**Required task 1**. Name every kind of writing that the welcome page says its author shares on ~The Journey~.
**Required task 2**. Please copy the welcome page's passage starting at "Photo:  Red Rock" and ending at "for the light.".

Hello…and Welcome to ~The Journey~. My name is Denise and my ultimate goal for this website is to make heart connections that will bring about healing and positive change; both for myself and for others.

It is my belief that we all came here to make heart connections by having life experiences that help us remember who we really are, by discovering the gifts that each of us embody, and by sharing those gifts in our own unique way.  And my unique way is by communicating from my heart in an honest, open and very simple manner.  I may not know the current lingo or the catch phrases that other’s may know, but what I do know is what it feels like to be a Spiritual Being having a Human Experience. I am keenly aware of both the pain and the pleasure of being Human. I am also very aware that as a Spiritual Being, I create my own experience.  What I write and what I share here on ~The Journey~ is a reflection of that awareness. I see my short stories, poems and musings as the apex of a  bridge where my spirit becomes fully present in the now of my human experience.  My photographs are my way of exemplifying that union by honoring special moments that I have experienced while looking thru my camera lens with my heart’s eye.

This is ~ The Journey ~ As Seen Thru My Own Eyes…Welcome!

~ D ~

Photo:  Red Rock State Park, Sedona, AZ~ July 2010
Copyright 2010 – Denise Gilreath ©

Love is what gives us breath, yet it can take our breath away.
Love is the light that shines so that we can see thru the darkness.
Love is the darkness that makes us long for the light.
Love is that place deep inside us where peace lives.
Love is the tears that roll down our face.
Love is the sky, the ground, the water, the trees, the birds, the bugs, the bears and the whales.
Love is the wind, the storm, the sunshine, the stars and the moon.
Love is You and Love is Me.
Love is everything and nothing at all.
Love is Love.
Love is.

**Extracted material**.
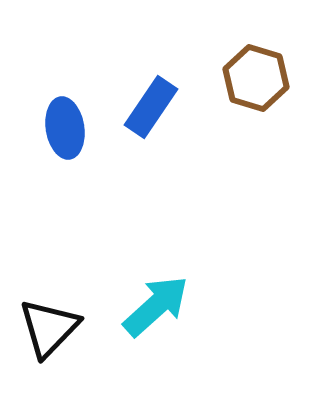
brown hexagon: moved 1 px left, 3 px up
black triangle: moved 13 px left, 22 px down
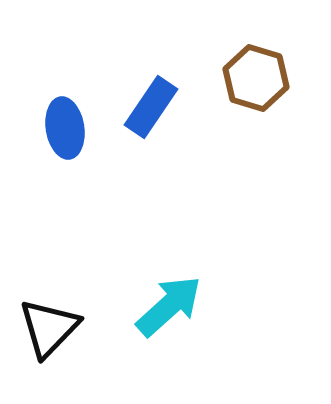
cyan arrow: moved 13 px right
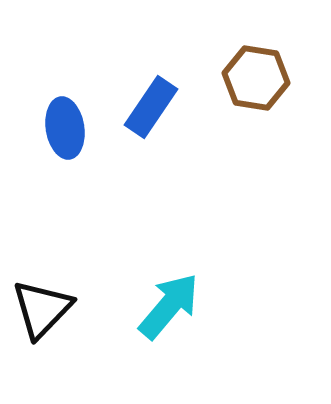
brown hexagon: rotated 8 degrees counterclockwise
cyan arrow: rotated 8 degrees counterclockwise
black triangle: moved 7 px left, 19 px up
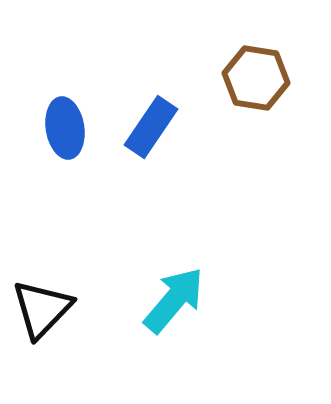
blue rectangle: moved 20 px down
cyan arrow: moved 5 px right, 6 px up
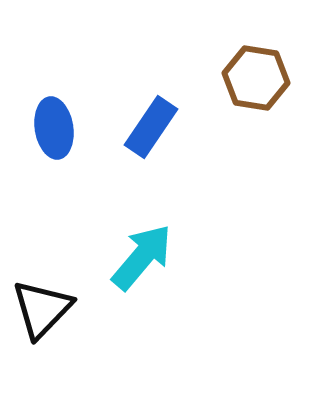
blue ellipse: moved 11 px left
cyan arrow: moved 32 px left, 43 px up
...
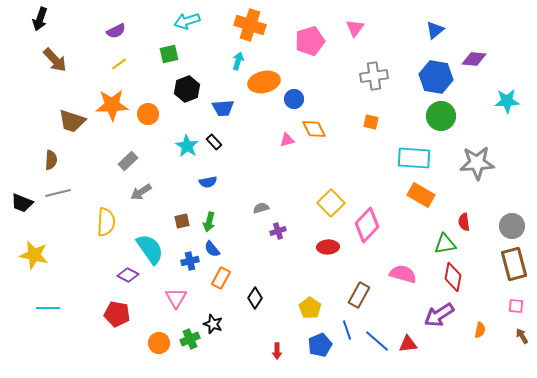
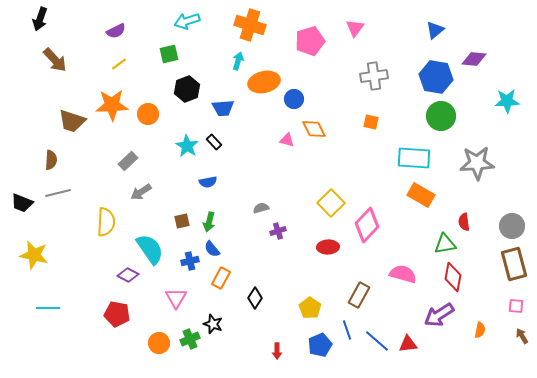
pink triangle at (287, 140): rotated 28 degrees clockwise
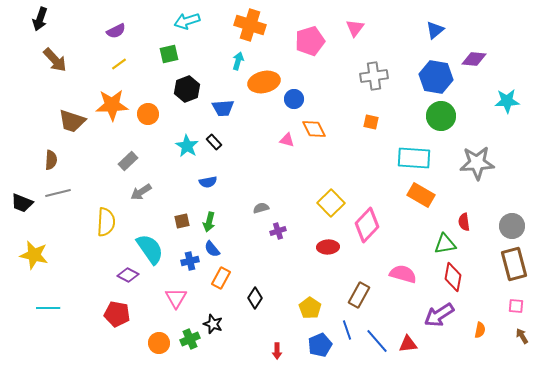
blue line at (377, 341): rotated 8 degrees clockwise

**Complete output 1**. Short stories, poems and musings.

**Complete output 2**.
Photo:  Red Rock State Park, Sedona, AZ~ July 2010
Copyright 2010 – Denise Gilreath ©

Love is what gives us breath, yet it can take our breath away.
Love is the light that shines so that we can see thru the darkness.
Love is the darkness that makes us long for the light.